Tapewise and Clareti EDT
Dr Curran is going to use Tapewise Online, DPS’ newest edition of TapeWise that leverages Gresham Enterprise Storage’s Clareti EDT technology to provide ACSLS library control. Tapewise applies quality checks to tape cartridges and drives. Clareti EDT is tape library operation management software.
Dr Curran explained how he will use the two products: "By embedding Clareti EDT technology in the TapeWise product I don't have to actually go to the tape library and start a Tapewise checking process manually. I will be able to set up Tapewise and have tape checking carried out automatically.” The Clareti EDT technology within TapeWise will automate the mounting of tapes in Sun tape libraries. “Hopefully we will be able to automate the sampling of the thousands of tapes that we have in the libraries. We will be able to check our media much more manageably."

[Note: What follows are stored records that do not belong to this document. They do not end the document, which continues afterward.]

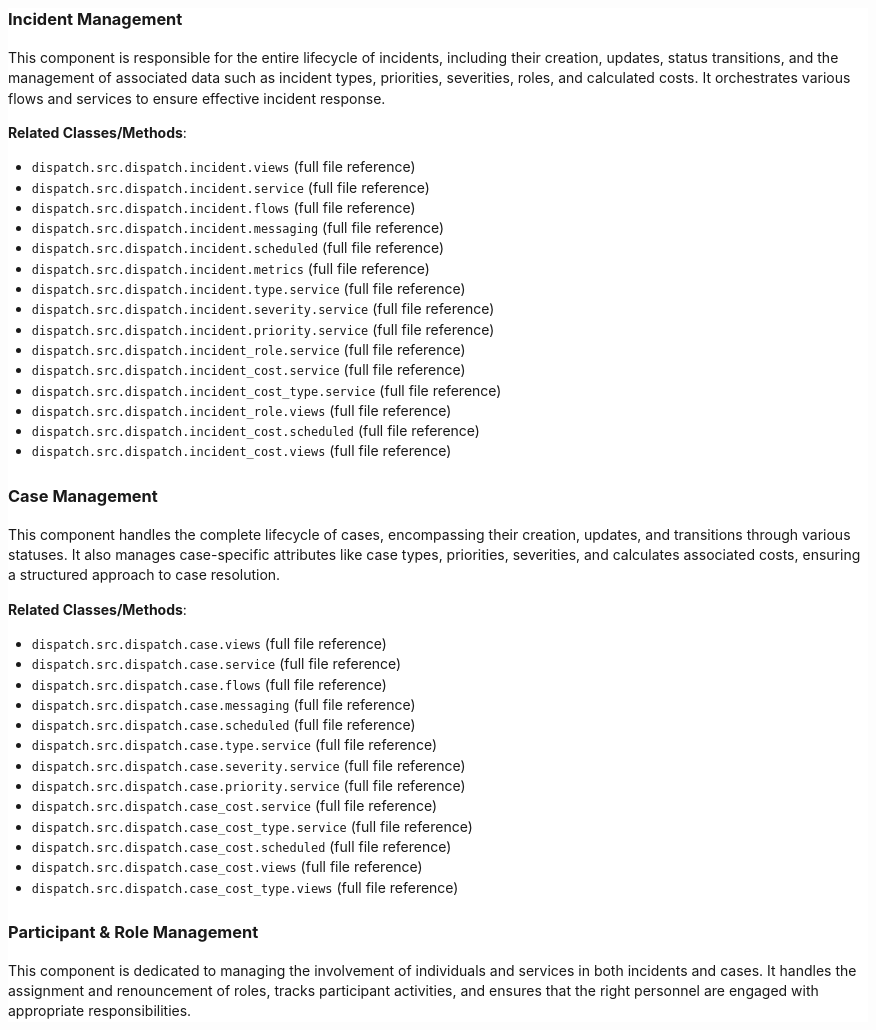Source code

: ### Incident Management
This component is responsible for the entire lifecycle of incidents, including their creation, updates, status transitions, and the management of associated data such as incident types, priorities, severities, roles, and calculated costs. It orchestrates various flows and services to ensure effective incident response.


**Related Classes/Methods**:

- `dispatch.src.dispatch.incident.views` (full file reference)
- `dispatch.src.dispatch.incident.service` (full file reference)
- `dispatch.src.dispatch.incident.flows` (full file reference)
- `dispatch.src.dispatch.incident.messaging` (full file reference)
- `dispatch.src.dispatch.incident.scheduled` (full file reference)
- `dispatch.src.dispatch.incident.metrics` (full file reference)
- `dispatch.src.dispatch.incident.type.service` (full file reference)
- `dispatch.src.dispatch.incident.severity.service` (full file reference)
- `dispatch.src.dispatch.incident.priority.service` (full file reference)
- `dispatch.src.dispatch.incident_role.service` (full file reference)
- `dispatch.src.dispatch.incident_cost.service` (full file reference)
- `dispatch.src.dispatch.incident_cost_type.service` (full file reference)
- `dispatch.src.dispatch.incident_role.views` (full file reference)
- `dispatch.src.dispatch.incident_cost.scheduled` (full file reference)
- `dispatch.src.dispatch.incident_cost.views` (full file reference)


### Case Management
This component handles the complete lifecycle of cases, encompassing their creation, updates, and transitions through various statuses. It also manages case-specific attributes like case types, priorities, severities, and calculates associated costs, ensuring a structured approach to case resolution.


**Related Classes/Methods**:

- `dispatch.src.dispatch.case.views` (full file reference)
- `dispatch.src.dispatch.case.service` (full file reference)
- `dispatch.src.dispatch.case.flows` (full file reference)
- `dispatch.src.dispatch.case.messaging` (full file reference)
- `dispatch.src.dispatch.case.scheduled` (full file reference)
- `dispatch.src.dispatch.case.type.service` (full file reference)
- `dispatch.src.dispatch.case.severity.service` (full file reference)
- `dispatch.src.dispatch.case.priority.service` (full file reference)
- `dispatch.src.dispatch.case_cost.service` (full file reference)
- `dispatch.src.dispatch.case_cost_type.service` (full file reference)
- `dispatch.src.dispatch.case_cost.scheduled` (full file reference)
- `dispatch.src.dispatch.case_cost.views` (full file reference)
- `dispatch.src.dispatch.case_cost_type.views` (full file reference)


### Participant & Role Management
This component is dedicated to managing the involvement of individuals and services in both incidents and cases. It handles the assignment and renouncement of roles, tracks participant activities, and ensures that the right personnel are engaged with appropriate responsibilities.
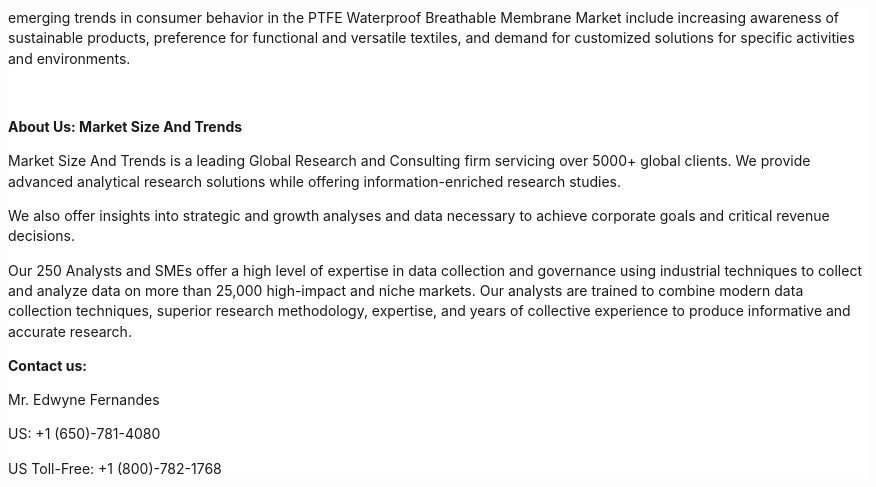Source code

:emerging trends in consumer behavior in the PTFE Waterproof Breathable Membrane Market include increasing awareness of sustainable products, preference for functional and versatile textiles, and demand for customized solutions for specific activities and environments.</p></strong></p><p id="ember65" class="ember-view reader-text-block__paragraph">&nbsp;</p><p id="" class=""><strong>About Us: Market Size And Trends</strong></p><p id="" class="">Market Size And Trends is a leading Global Research and Consulting firm servicing over 5000+ global clients. We provide advanced analytical research solutions while offering information-enriched research studies.</p><p id="" class="">We also offer insights into strategic and growth analyses and data necessary to achieve corporate goals and critical revenue decisions.</p><p id="" class="">Our 250 Analysts and SMEs offer a high level of expertise in data collection and governance using industrial techniques to collect and analyze data on more than 25,000 high-impact and niche markets. Our analysts are trained to combine modern data collection techniques, superior research methodology, expertise, and years of collective experience to produce informative and accurate research.</p><p id="" class=""><strong>Contact us:</strong></p><p id="" class="">Mr. Edwyne Fernandes</p><p id="" class="">US: +1 (650)-781-4080</p><p id="" class="">US Toll-Free: +1 (800)-782-1768</p>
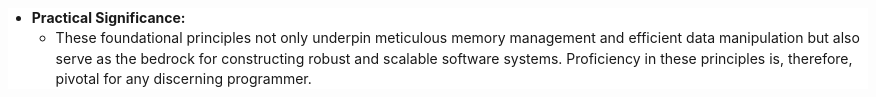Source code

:    - **Practical Significance:**
     - These foundational principles not only underpin meticulous memory management and efficient data manipulation but also serve as the bedrock for constructing robust and scalable software systems. Proficiency in these principles is, therefore, pivotal for any discerning programmer.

For a library with a Sun T10000 drive, an IBM 3592 J or B drive and a legacy StorageTek 9940B drive, Dr Curran can look at media on any one or all three drives at once with Tapewise thanks to the inclusion of Clareti EDT in the product.
He described the type of tape quality checking task that will now be very much more manageable: "We have had 3-petabytes of media delivered recently. It weighed two and one half tonnes. All of it will be inserted into the libraries. As it gets loaded we will run a full write test on one percent of it. We will do the same with other media when it arrives. We have to get this ready for LHC start-up in May 2008.
Could Tapewise be useful for other tape library users?
Dr Curran’s opinion is straightforward: "I think it is important that they have to have a plan and the tools to ensure their data is stored in a reasonable condition. Every five years they will have to migrate it and that is not the time to find out that you have a problem.”
The elusive Higgs boson
Tapewise, enhanced by Clareti EDT, will provide CERN with a tool that has been needed for many years; a way to simply and reliably check tape media and drive quality. The tape media management task is much improved and CERN's ability to talk credibly with suppliers about quality problems will be much enhanced. Its ability to store the expected 15 plus petabytes of LHC data reliably and dependably for its global user base of thousands of physicists will also be enhanced.
Hopefully, somewhere in the avalanche of data pouring to Dr Curran's tape libraries will be the evidence the physicists are looking for, that the elusive Higgs boson exists. With the help of Tapewise that data won't itself be elusive.